# Task details:
Beneath this line is the data. Output exactly the lines from the line with "wrist: (697, 619)" to the line with "pinky tip: (647, 689)", both ends included, and nothing more.
-----
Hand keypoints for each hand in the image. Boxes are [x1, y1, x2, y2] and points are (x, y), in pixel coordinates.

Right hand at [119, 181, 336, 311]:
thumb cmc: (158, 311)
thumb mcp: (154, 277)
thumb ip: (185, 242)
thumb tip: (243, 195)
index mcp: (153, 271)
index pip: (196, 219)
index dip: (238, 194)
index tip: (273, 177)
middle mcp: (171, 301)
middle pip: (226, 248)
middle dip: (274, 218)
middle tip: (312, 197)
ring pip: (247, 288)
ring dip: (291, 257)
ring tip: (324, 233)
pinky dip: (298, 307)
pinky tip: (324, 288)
-----
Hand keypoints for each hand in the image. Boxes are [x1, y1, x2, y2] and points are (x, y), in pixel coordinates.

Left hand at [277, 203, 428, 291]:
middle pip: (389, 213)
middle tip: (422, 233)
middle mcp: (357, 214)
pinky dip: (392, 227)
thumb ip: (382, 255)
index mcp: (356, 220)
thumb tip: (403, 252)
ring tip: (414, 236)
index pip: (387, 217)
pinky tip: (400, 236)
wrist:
-----
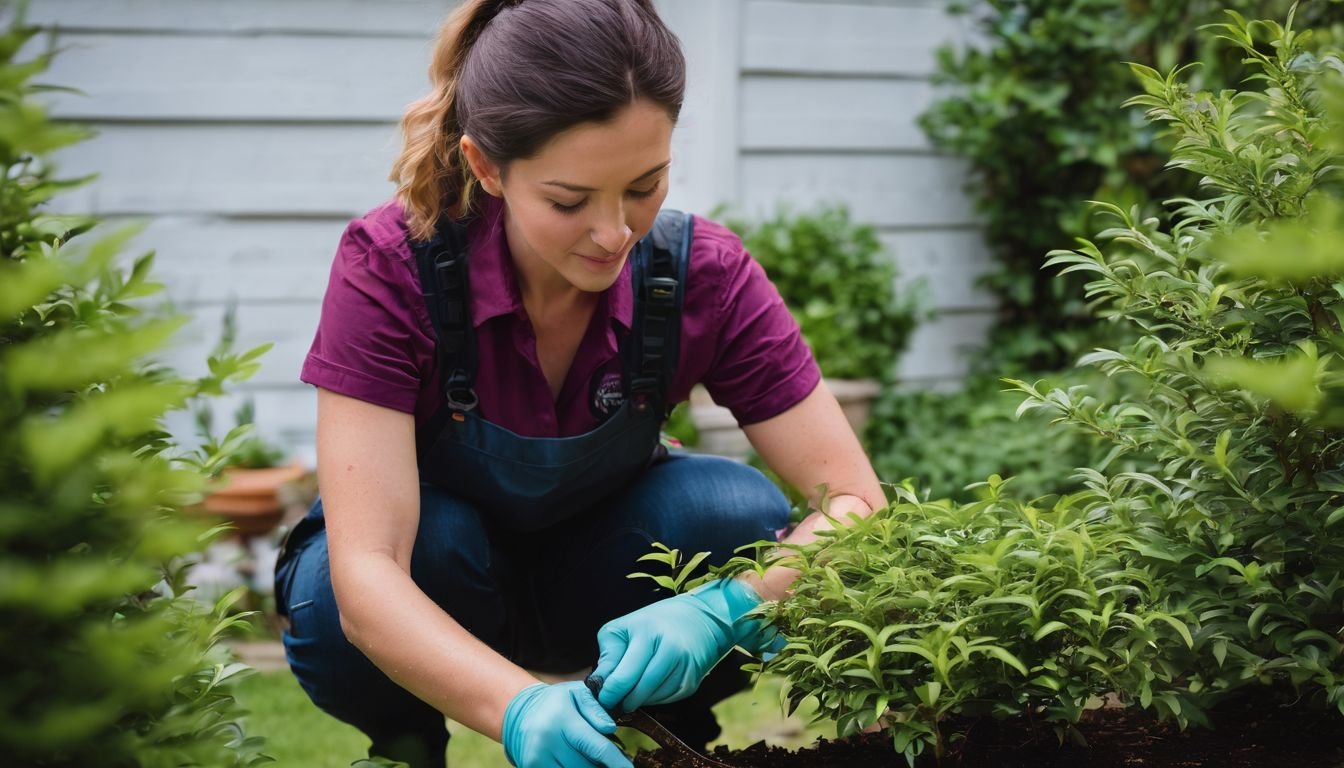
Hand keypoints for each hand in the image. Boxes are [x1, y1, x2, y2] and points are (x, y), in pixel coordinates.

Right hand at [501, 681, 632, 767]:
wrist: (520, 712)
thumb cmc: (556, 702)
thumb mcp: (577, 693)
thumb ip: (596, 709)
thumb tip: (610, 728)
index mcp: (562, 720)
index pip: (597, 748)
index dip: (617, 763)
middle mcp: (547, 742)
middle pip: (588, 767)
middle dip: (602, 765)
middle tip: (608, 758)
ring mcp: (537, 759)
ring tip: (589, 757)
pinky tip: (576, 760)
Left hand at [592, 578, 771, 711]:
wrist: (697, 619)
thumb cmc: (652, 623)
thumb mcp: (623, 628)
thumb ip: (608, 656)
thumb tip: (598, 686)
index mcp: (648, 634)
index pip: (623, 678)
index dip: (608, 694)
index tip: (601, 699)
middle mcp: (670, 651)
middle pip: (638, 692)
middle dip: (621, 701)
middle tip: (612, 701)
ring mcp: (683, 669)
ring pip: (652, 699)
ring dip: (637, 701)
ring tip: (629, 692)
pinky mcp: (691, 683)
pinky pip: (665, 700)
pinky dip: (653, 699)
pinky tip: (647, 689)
-----
# Your response:
wrist: (697, 619)
thumb cmc: (652, 623)
thumb mcp: (623, 628)
thumb ip: (608, 656)
thumb tip: (598, 686)
index mcp: (648, 634)
index pip: (623, 678)
index dip: (608, 694)
index tip: (601, 699)
middle mcp: (670, 651)
middle pip: (638, 692)
middle dip: (621, 701)
middle tip: (612, 701)
ring mcp: (683, 669)
ring pip: (652, 699)
ring dip: (637, 701)
ring tip: (629, 692)
pinky mcp: (691, 683)
pinky pip: (665, 700)
pinky dip: (653, 699)
pinky tip: (647, 689)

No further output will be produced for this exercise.